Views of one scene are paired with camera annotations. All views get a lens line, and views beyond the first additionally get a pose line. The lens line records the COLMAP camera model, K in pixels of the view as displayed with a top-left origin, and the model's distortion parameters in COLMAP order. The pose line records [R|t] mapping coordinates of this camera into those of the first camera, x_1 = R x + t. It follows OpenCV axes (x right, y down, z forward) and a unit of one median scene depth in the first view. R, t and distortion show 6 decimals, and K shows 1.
■ ■ ■ ■
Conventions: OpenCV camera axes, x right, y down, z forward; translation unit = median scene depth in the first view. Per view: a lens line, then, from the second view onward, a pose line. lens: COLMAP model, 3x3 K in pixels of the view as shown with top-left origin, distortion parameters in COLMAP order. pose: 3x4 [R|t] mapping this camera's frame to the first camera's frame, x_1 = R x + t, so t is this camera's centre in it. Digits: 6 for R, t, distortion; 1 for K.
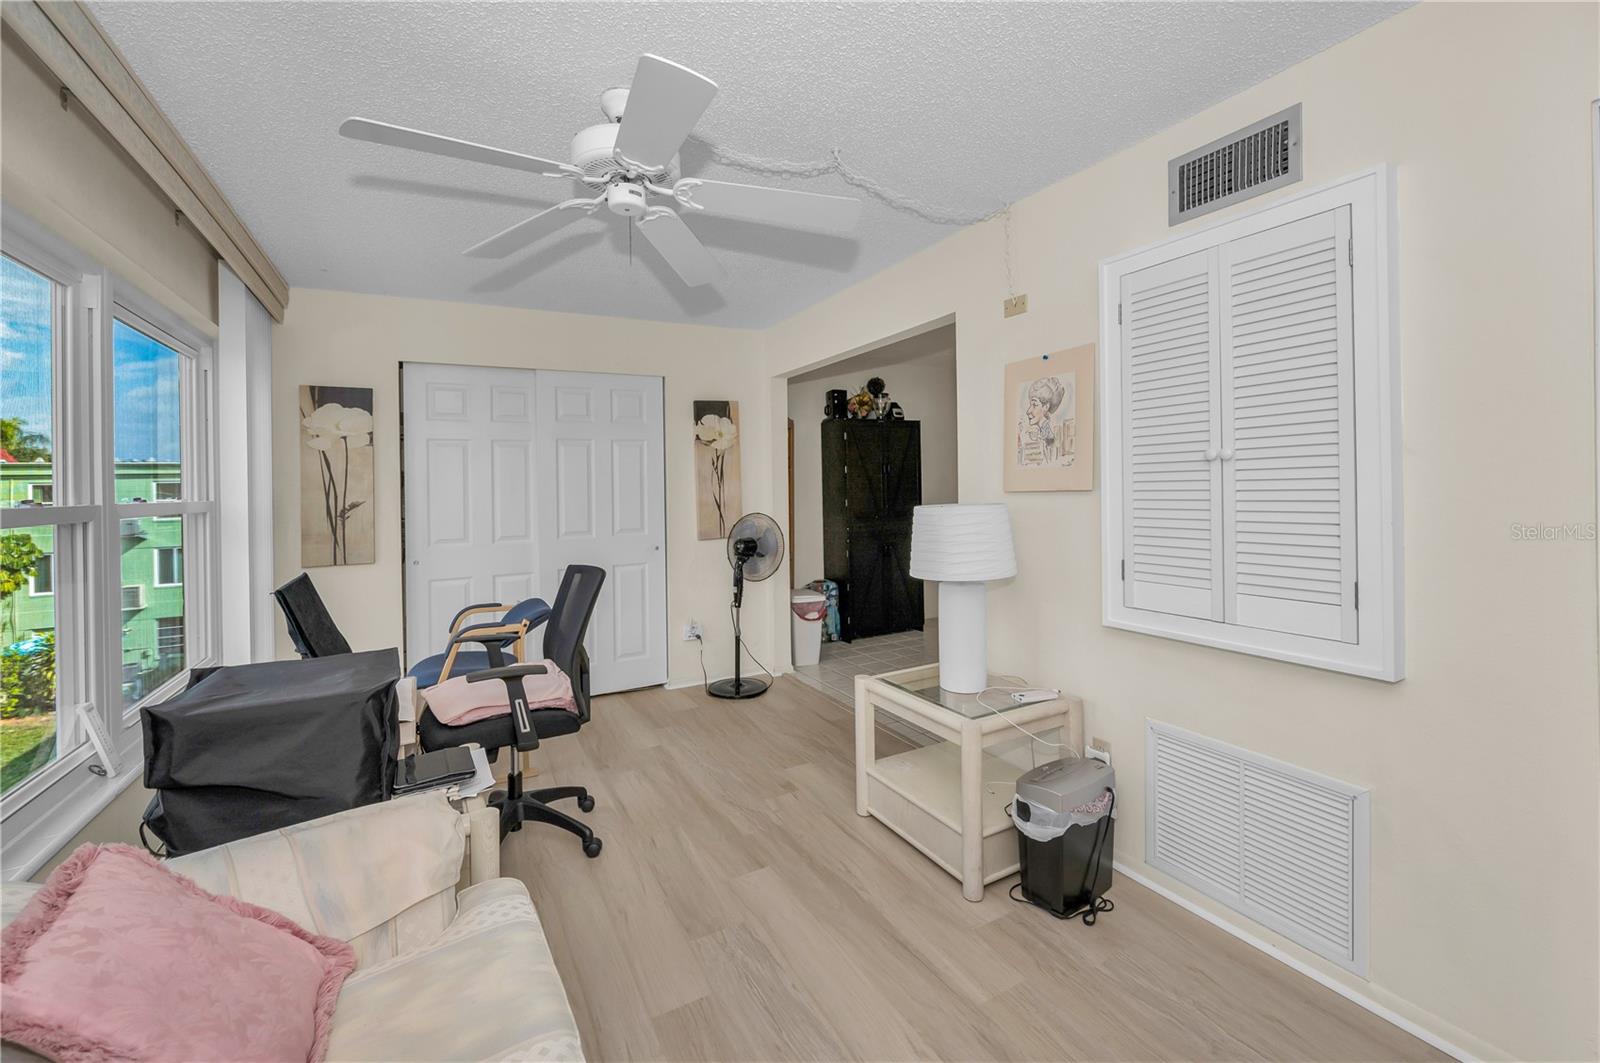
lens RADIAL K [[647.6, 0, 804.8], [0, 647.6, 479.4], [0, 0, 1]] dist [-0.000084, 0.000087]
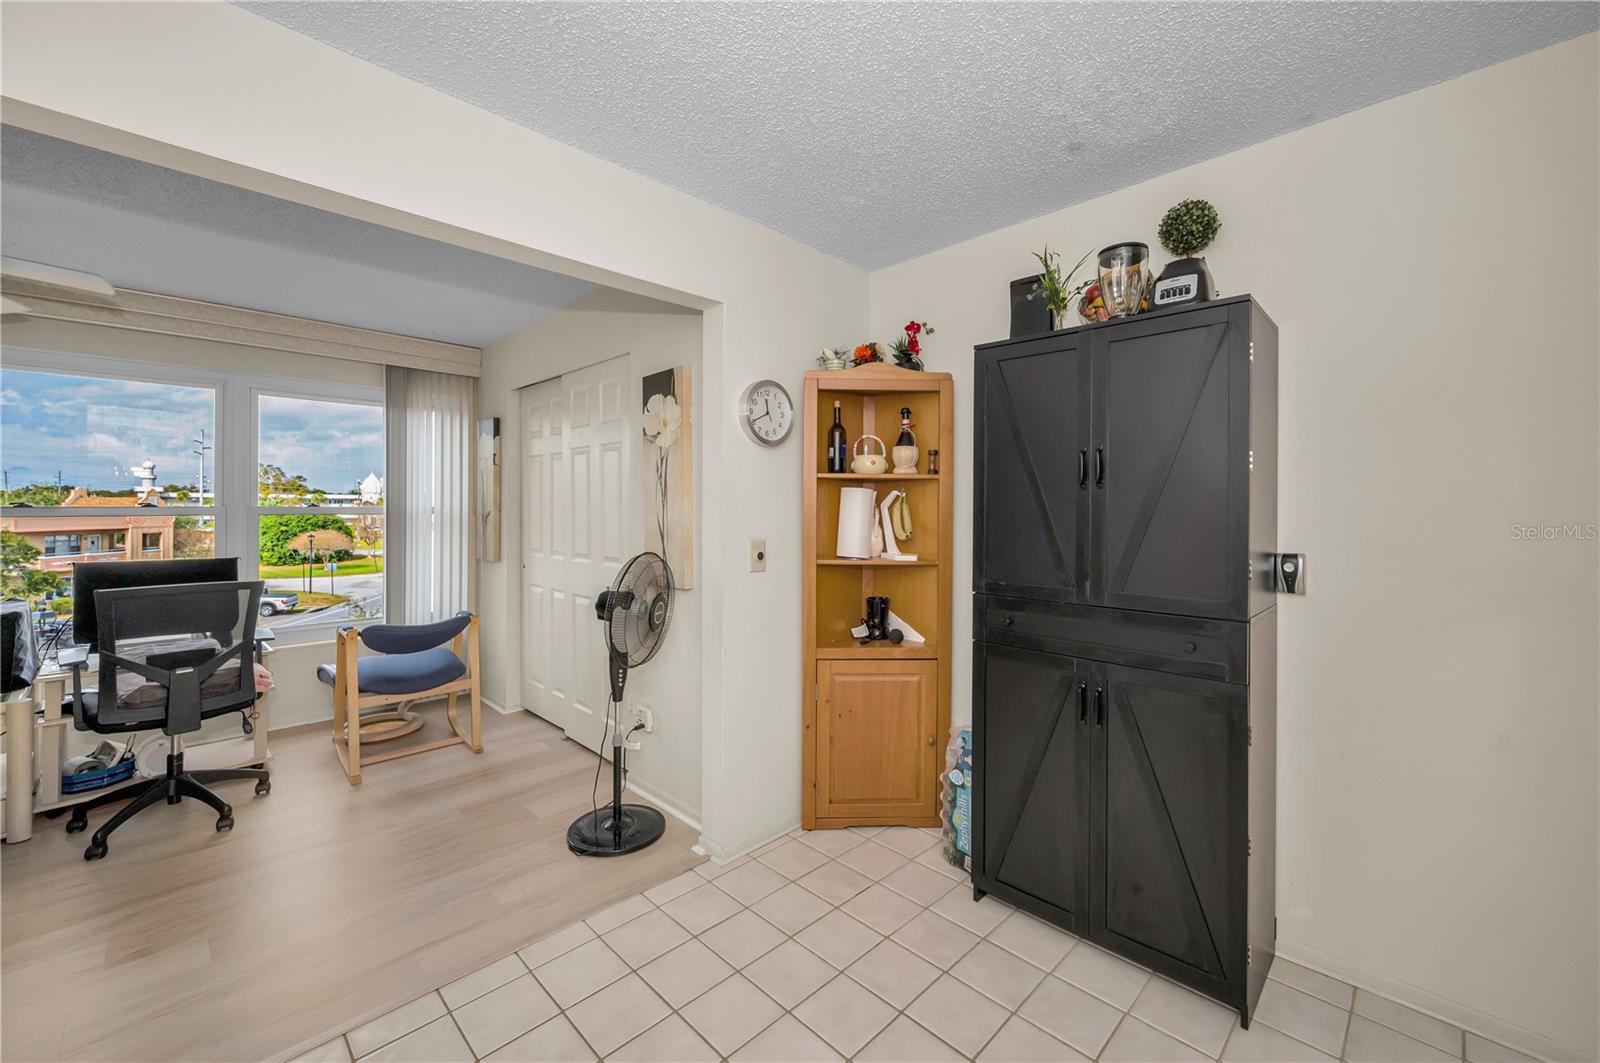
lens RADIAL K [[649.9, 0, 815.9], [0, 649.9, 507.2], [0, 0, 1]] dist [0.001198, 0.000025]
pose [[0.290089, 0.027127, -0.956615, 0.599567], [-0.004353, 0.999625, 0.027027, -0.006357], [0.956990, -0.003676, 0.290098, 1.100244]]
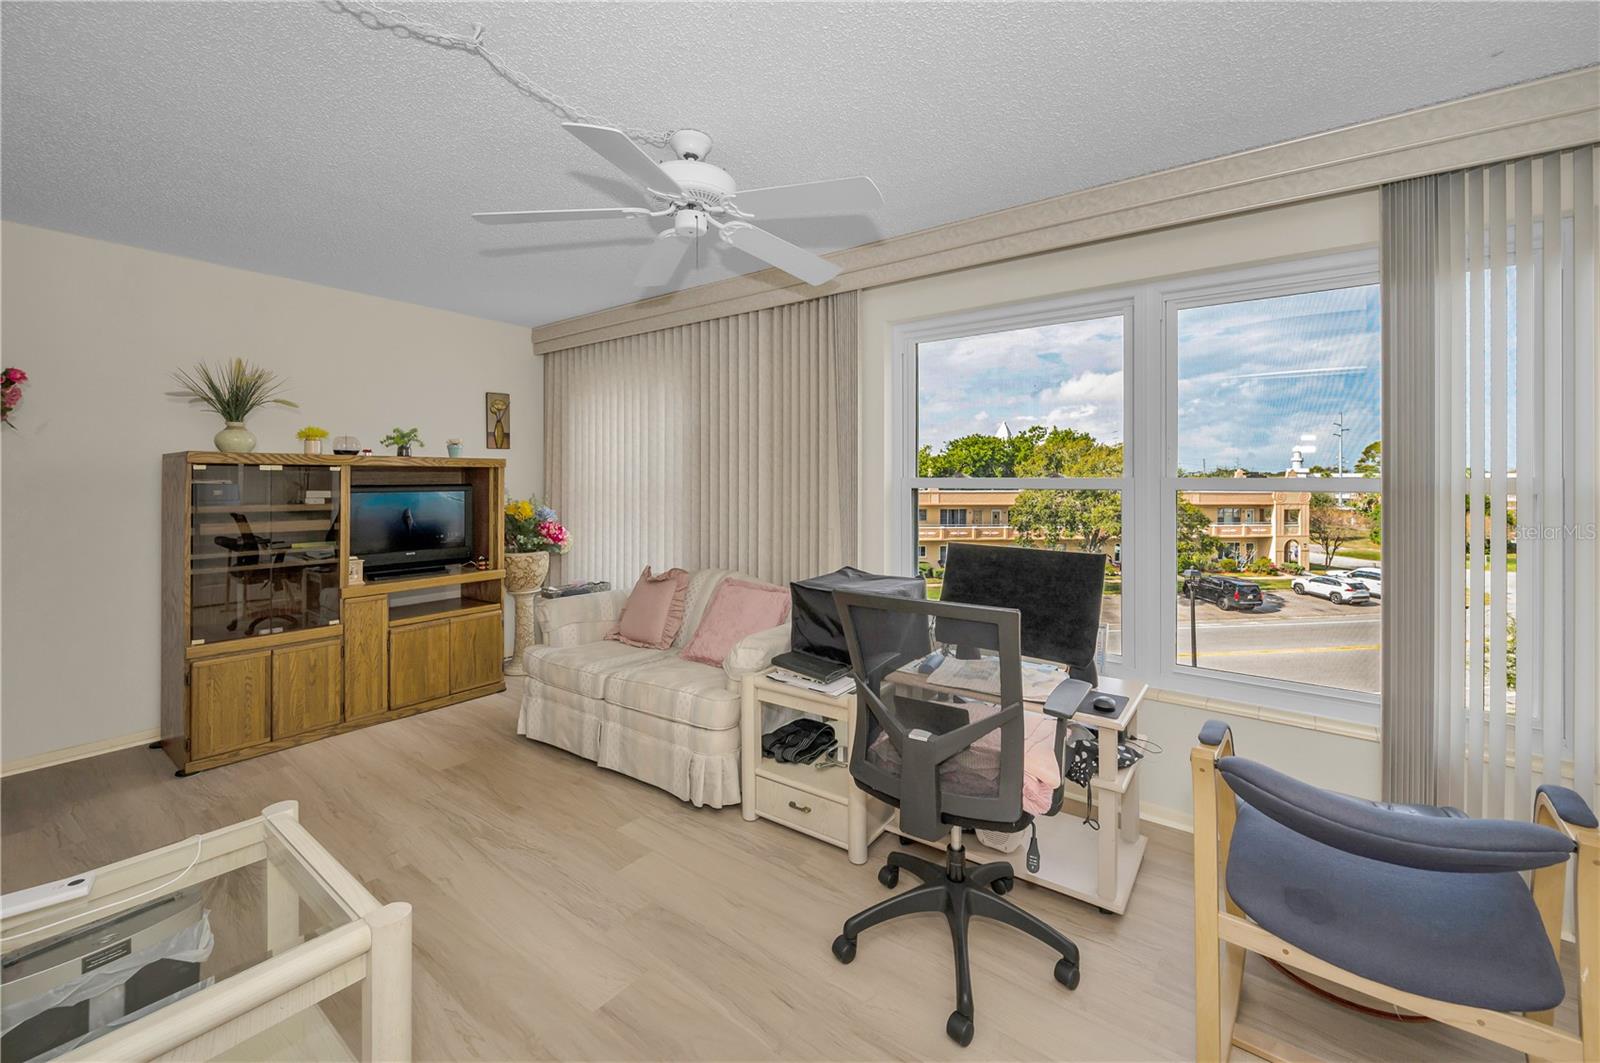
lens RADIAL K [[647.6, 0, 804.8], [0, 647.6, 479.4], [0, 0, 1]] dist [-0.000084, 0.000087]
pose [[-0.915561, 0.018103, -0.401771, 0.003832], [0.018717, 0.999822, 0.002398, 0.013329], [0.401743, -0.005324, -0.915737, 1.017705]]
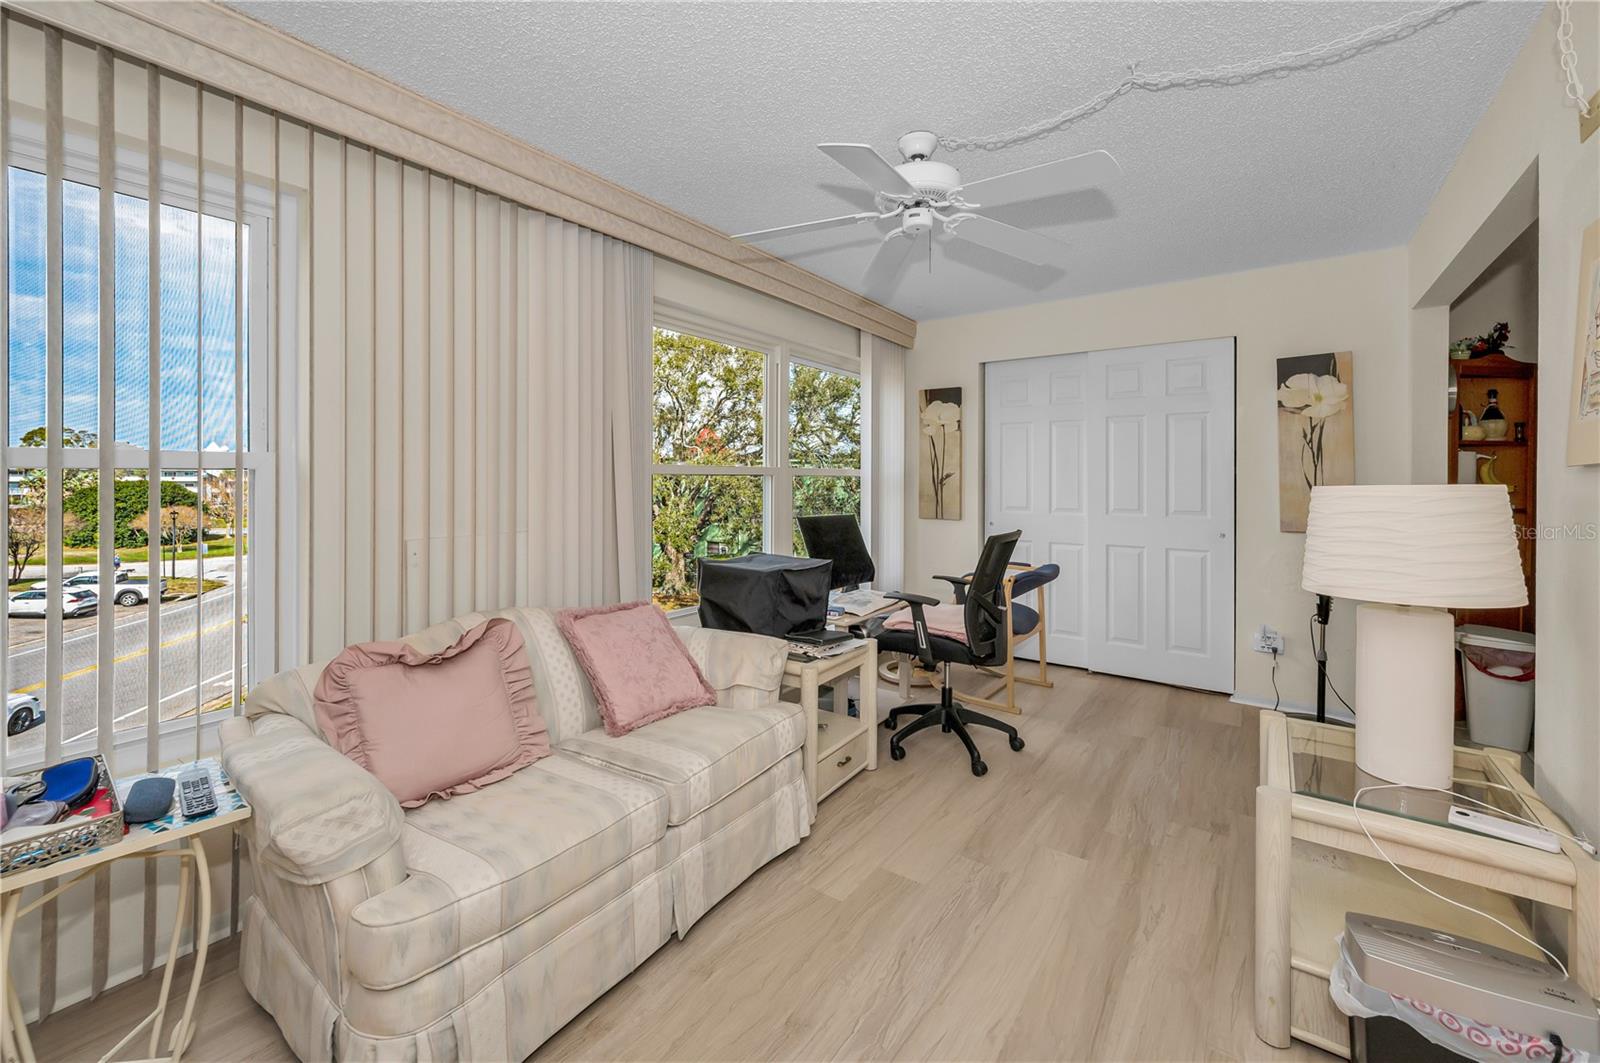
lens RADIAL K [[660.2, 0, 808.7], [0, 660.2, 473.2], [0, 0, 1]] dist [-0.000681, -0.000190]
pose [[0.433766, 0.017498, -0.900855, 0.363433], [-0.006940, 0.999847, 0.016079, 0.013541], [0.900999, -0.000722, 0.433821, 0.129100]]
■ ■ ■ ■
Reproduce the lines of the entries starting with the line that contains "Conventions: OpenCV camera" and going on through the line that contains "dist [-0.000681, -0.000190]", leaving out the pictures.

Response to the task:
Conventions: OpenCV camera axes, x right, y down, z forward; translation unit = median scene depth in the first view. Per view: a lens line, then, from the second view onward, a pose line. lens: COLMAP model, 3x3 K in pixels of the view as shown with top-left origin, distortion parameters in COLMAP order. pose: 3x4 [R|t] mapping this camera's frame to the first camera's frame, x_1 = R x + t, so t is this camera's centre in it. Digits: 6 for R, t, distortion; 1 for K.
lens RADIAL K [[647.6, 0, 804.8], [0, 647.6, 479.4], [0, 0, 1]] dist [-0.000084, 0.000087]
lens RADIAL K [[649.9, 0, 815.9], [0, 649.9, 507.2], [0, 0, 1]] dist [0.001198, 0.000025]
pose [[0.290089, 0.027127, -0.956615, 0.599567], [-0.004353, 0.999625, 0.027027, -0.006357], [0.956990, -0.003676, 0.290098, 1.100244]]
lens RADIAL K [[647.6, 0, 804.8], [0, 647.6, 479.4], [0, 0, 1]] dist [-0.000084, 0.000087]
pose [[-0.915561, 0.018103, -0.401771, 0.003832], [0.018717, 0.999822, 0.002398, 0.013329], [0.401743, -0.005324, -0.915737, 1.017705]]
lens RADIAL K [[660.2, 0, 808.7], [0, 660.2, 473.2], [0, 0, 1]] dist [-0.000681, -0.000190]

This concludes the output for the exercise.